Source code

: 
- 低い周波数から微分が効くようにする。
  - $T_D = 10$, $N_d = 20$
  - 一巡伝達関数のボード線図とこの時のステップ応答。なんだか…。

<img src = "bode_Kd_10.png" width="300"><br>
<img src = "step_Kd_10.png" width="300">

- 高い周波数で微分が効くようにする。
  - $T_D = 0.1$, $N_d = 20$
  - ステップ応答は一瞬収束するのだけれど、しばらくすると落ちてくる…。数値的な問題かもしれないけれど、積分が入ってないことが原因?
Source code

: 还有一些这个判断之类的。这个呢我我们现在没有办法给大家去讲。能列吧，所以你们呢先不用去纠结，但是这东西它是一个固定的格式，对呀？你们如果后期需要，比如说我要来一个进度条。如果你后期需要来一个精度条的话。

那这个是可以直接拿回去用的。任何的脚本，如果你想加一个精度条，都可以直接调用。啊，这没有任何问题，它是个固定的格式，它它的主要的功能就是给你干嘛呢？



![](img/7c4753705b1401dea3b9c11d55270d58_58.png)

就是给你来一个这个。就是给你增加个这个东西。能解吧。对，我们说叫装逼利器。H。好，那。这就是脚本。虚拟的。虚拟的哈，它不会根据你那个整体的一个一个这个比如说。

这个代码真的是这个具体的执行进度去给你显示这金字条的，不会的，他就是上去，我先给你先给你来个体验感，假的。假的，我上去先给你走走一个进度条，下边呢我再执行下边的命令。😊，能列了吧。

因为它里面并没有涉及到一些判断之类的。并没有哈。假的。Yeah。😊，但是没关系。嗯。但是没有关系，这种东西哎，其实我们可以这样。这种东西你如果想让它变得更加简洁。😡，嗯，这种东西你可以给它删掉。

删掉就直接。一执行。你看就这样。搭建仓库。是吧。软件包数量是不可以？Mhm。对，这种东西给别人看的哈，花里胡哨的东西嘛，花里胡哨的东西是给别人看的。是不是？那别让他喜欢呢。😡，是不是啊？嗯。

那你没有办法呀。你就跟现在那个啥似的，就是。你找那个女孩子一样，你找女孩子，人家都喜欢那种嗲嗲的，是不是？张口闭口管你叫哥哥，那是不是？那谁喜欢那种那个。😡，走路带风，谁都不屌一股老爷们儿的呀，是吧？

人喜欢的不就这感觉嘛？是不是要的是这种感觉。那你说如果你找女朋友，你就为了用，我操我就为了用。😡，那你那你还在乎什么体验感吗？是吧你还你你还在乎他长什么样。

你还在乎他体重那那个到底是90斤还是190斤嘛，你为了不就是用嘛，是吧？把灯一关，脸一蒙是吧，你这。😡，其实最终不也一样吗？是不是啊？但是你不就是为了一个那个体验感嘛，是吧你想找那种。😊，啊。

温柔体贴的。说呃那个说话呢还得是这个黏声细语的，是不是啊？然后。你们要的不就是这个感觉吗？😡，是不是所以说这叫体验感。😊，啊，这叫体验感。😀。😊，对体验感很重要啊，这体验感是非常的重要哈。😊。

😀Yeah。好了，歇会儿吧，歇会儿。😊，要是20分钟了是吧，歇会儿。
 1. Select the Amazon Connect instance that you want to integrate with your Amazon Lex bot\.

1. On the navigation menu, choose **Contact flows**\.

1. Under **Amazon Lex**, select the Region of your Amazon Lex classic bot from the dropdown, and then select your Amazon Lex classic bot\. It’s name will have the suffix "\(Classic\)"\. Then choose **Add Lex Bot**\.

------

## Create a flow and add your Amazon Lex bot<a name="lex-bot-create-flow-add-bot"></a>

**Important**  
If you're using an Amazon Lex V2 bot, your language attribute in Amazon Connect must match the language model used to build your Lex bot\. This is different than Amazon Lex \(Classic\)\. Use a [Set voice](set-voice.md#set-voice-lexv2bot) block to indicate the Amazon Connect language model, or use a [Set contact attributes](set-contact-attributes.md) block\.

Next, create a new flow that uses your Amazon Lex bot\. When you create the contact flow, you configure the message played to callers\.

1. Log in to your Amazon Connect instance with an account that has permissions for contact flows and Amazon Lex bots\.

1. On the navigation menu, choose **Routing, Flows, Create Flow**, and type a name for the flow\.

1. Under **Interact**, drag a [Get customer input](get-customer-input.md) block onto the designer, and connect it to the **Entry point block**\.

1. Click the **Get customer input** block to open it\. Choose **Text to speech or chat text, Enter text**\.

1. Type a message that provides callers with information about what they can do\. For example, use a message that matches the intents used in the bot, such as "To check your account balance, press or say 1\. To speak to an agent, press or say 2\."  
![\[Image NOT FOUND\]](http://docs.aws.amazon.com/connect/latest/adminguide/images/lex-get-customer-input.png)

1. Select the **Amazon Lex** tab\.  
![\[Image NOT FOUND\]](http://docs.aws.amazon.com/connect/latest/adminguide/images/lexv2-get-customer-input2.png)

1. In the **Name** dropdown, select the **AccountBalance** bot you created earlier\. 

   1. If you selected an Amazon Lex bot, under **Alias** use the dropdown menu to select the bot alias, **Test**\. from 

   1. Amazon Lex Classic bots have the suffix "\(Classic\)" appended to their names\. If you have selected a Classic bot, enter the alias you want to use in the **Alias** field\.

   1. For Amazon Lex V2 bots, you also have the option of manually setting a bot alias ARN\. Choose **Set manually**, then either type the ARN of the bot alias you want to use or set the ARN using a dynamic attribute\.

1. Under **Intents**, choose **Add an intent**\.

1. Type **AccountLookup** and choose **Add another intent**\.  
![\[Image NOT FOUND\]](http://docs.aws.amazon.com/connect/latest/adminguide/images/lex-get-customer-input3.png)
◆ ◆ ◆
== How to complete this task ==
For every entry in the records above, write an exact copy.

== Written reply ==
Source code

: 
- 低い周波数から微分が効くようにする。
  - $T_D = 10$, $N_d = 20$
  - 一巡伝達関数のボード線図とこの時のステップ応答。なんだか…。

<img src = "bode_Kd_10.png" width="300"><br>
<img src = "step_Kd_10.png" width="300">

- 高い周波数で微分が効くようにする。
  - $T_D = 0.1$, $N_d = 20$
  - ステップ応答は一瞬収束するのだけれど、しばらくすると落ちてくる…。数値的な問題かもしれないけれど、積分が入ってないことが原因?
Source code

: 还有一些这个判断之类的。这个呢我我们现在没有办法给大家去讲。能列吧，所以你们呢先不用去纠结，但是这东西它是一个固定的格式，对呀？你们如果后期需要，比如说我要来一个进度条。如果你后期需要来一个精度条的话。

那这个是可以直接拿回去用的。任何的脚本，如果你想加一个精度条，都可以直接调用。啊，这没有任何问题，它是个固定的格式，它它的主要的功能就是给你干嘛呢？



![](img/7c4753705b1401dea3b9c11d55270d58_58.png)

就是给你来一个这个。就是给你增加个这个东西。能解吧。对，我们说叫装逼利器。H。好，那。这就是脚本。虚拟的。虚拟的哈，它不会根据你那个整体的一个一个这个比如说。

这个代码真的是这个具体的执行进度去给你显示这金字条的，不会的，他就是上去，我先给你先给你来个体验感，假的。假的，我上去先给你走走一个进度条，下边呢我再执行下边的命令。😊，能列了吧。

因为它里面并没有涉及到一些判断之类的。并没有哈。假的。Yeah。😊，但是没关系。嗯。但是没有关系，这种东西哎，其实我们可以这样。这种东西你如果想让它变得更加简洁。😡，嗯，这种东西你可以给它删掉。

删掉就直接。一执行。你看就这样。搭建仓库。是吧。软件包数量是不可以？Mhm。对，这种东西给别人看的哈，花里胡哨的东西嘛，花里胡哨的东西是给别人看的。是不是？那别让他喜欢呢。😡，是不是啊？嗯。

那你没有办法呀。你就跟现在那个啥似的，就是。你找那个女孩子一样，你找女孩子，人家都喜欢那种嗲嗲的，是不是？张口闭口管你叫哥哥，那是不是？那谁喜欢那种那个。😡，走路带风，谁都不屌一股老爷们儿的呀，是吧？

人喜欢的不就这感觉嘛？是不是要的是这种感觉。那你说如果你找女朋友，你就为了用，我操我就为了用。😡，那你那你还在乎什么体验感吗？是吧你还你你还在乎他长什么样。

你还在乎他体重那那个到底是90斤还是190斤嘛，你为了不就是用嘛，是吧？把灯一关，脸一蒙是吧，你这。😡，其实最终不也一样吗？是不是啊？但是你不就是为了一个那个体验感嘛，是吧你想找那种。😊，啊。

温柔体贴的。说呃那个说话呢还得是这个黏声细语的，是不是啊？然后。你们要的不就是这个感觉吗？😡，是不是所以说这叫体验感。😊，啊，这叫体验感。😀。😊，对体验感很重要啊，这体验感是非常的重要哈。😊。

😀Yeah。好了，歇会儿吧，歇会儿。😊，要是20分钟了是吧，歇会儿。
 1. Select the Amazon Connect instance that you want to integrate with your Amazon Lex bot\.

1. On the navigation menu, choose **Contact flows**\.

1. Under **Amazon Lex**, select the Region of your Amazon Lex classic bot from the dropdown, and then select your Amazon Lex classic bot\. It’s name will have the suffix "\(Classic\)"\. Then choose **Add Lex Bot**\.

------

## Create a flow and add your Amazon Lex bot<a name="lex-bot-create-flow-add-bot"></a>

**Important**  
If you're using an Amazon Lex V2 bot, your language attribute in Amazon Connect must match the language model used to build your Lex bot\. This is different than Amazon Lex \(Classic\)\. Use a [Set voice](set-voice.md#set-voice-lexv2bot) block to indicate the Amazon Connect language model, or use a [Set contact attributes](set-contact-attributes.md) block\.

Next, create a new flow that uses your Amazon Lex bot\. When you create the contact flow, you configure the message played to callers\.

1. Log in to your Amazon Connect instance with an account that has permissions for contact flows and Amazon Lex bots\.

1. On the navigation menu, choose **Routing, Flows, Create Flow**, and type a name for the flow\.

1. Under **Interact**, drag a [Get customer input](get-customer-input.md) block onto the designer, and connect it to the **Entry point block**\.

1. Click the **Get customer input** block to open it\. Choose **Text to speech or chat text, Enter text**\.

1. Type a message that provides callers with information about what they can do\. For example, use a message that matches the intents used in the bot, such as "To check your account balance, press or say 1\. To speak to an agent, press or say 2\."  
![\[Image NOT FOUND\]](http://docs.aws.amazon.com/connect/latest/adminguide/images/lex-get-customer-input.png)

1. Select the **Amazon Lex** tab\.  
![\[Image NOT FOUND\]](http://docs.aws.amazon.com/connect/latest/adminguide/images/lexv2-get-customer-input2.png)

1. In the **Name** dropdown, select the **AccountBalance** bot you created earlier\. 

   1. If you selected an Amazon Lex bot, under **Alias** use the dropdown menu to select the bot alias, **Test**\. from 

   1. Amazon Lex Classic bots have the suffix "\(Classic\)" appended to their names\. If you have selected a Classic bot, enter the alias you want to use in the **Alias** field\.

   1. For Amazon Lex V2 bots, you also have the option of manually setting a bot alias ARN\. Choose **Set manually**, then either type the ARN of the bot alias you want to use or set the ARN using a dynamic attribute\.

1. Under **Intents**, choose **Add an intent**\.

1. Type **AccountLookup** and choose **Add another intent**\.  
![\[Image NOT FOUND\]](http://docs.aws.amazon.com/connect/latest/adminguide/images/lex-get-customer-input3.png)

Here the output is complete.